What to do: If a line in the data below contains "Figure", copy it.

Dataset section:
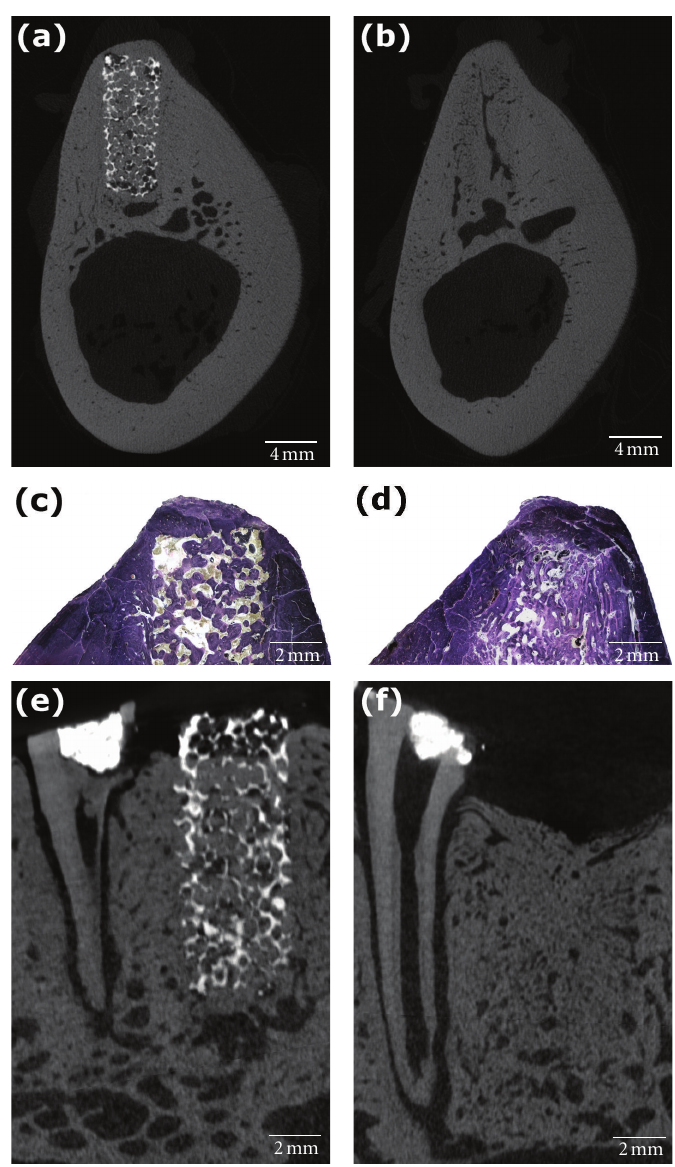
Figure 4: The sca ff olds were well integrated in the alveolar bone, and the TiO 2 sca ff old was not found to interfere with the normal healing sequence of the extraction socket (a–d). In few isolated instances (2/11), small portion of the sca ff old was exposed above the newly formed bone (e), while the loss of ridge height at a sham site is shown in (f).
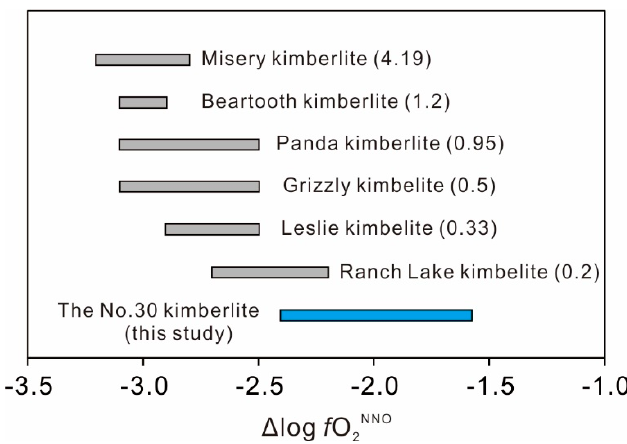
Figure 6. Estimated log f O 2 oxygen fugacity conditions ( ∆ NNO; derived from Ol–Sp thermobarometry at an assumed pressure of 1 GPa) for the No.30 kimberlite (this study) compared with Misery, Beartooth, Panda, Grizzly, Leslie, and Ranch Lake kimberlites from the Lac de Gras area [17] (the numbers in parentheses represent diamond grades of kimberlites in units of carats/ton).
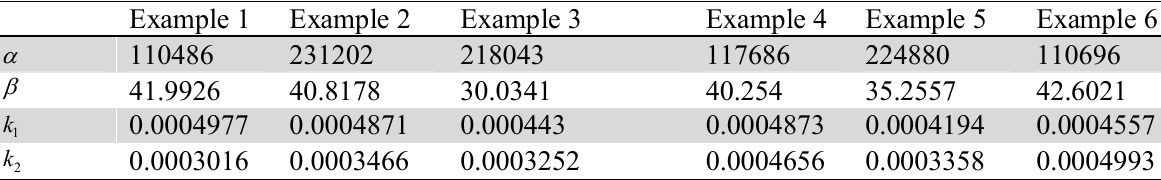
The ranges of parameters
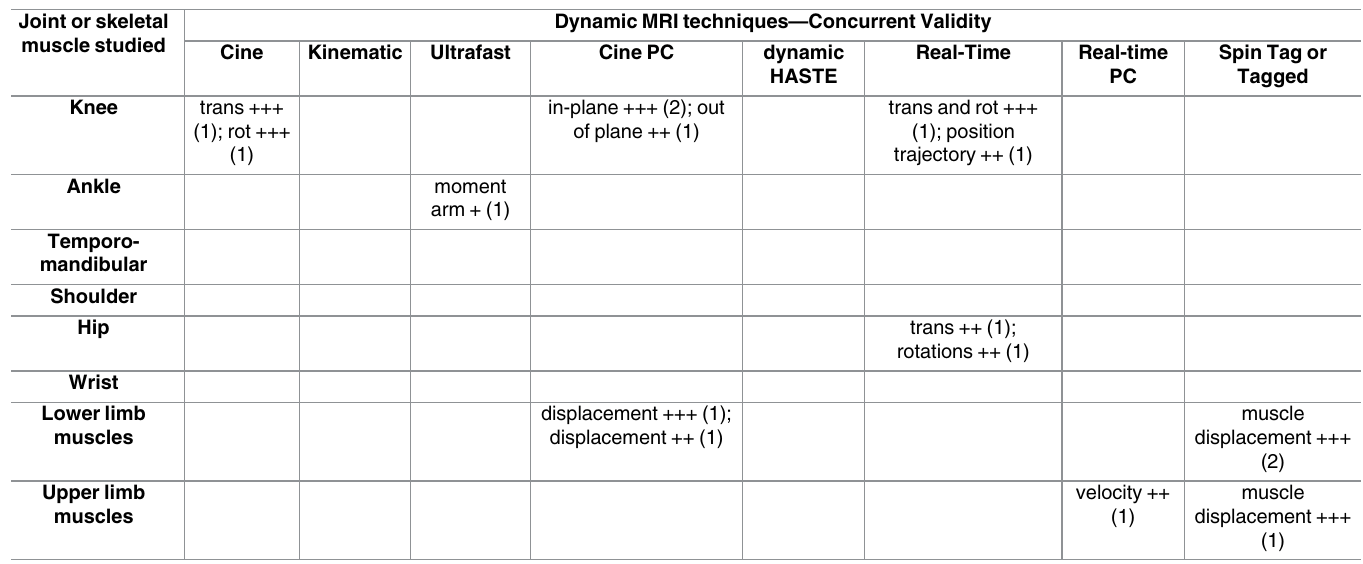
Table 6. Concurrent validity for each joint and muscle studied. Joint or skeletal muscle studied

Task output:
Figure 4: The sca ff olds were well integrated in the alveolar bone, and the TiO 2 sca ff old was not found to interfere with the normal healing sequence of the extraction socket (a–d). In few isolated instances (2/11), small portion of the sca ff old was exposed above the newly formed bone (e), while the loss of ridge height at a sham site is shown in (f).
Figure 6. Estimated log f O 2 oxygen fugacity conditions ( ∆ NNO; derived from Ol–Sp thermobarometry at an assumed pressure of 1 GPa) for the No.30 kimberlite (this study) compared with Misery, Beartooth, Panda, Grizzly, Leslie, and Ranch Lake kimberlites from the Lac de Gras area [17] (the numbers in parentheses represent diamond grades of kimberlites in units of carats/ton).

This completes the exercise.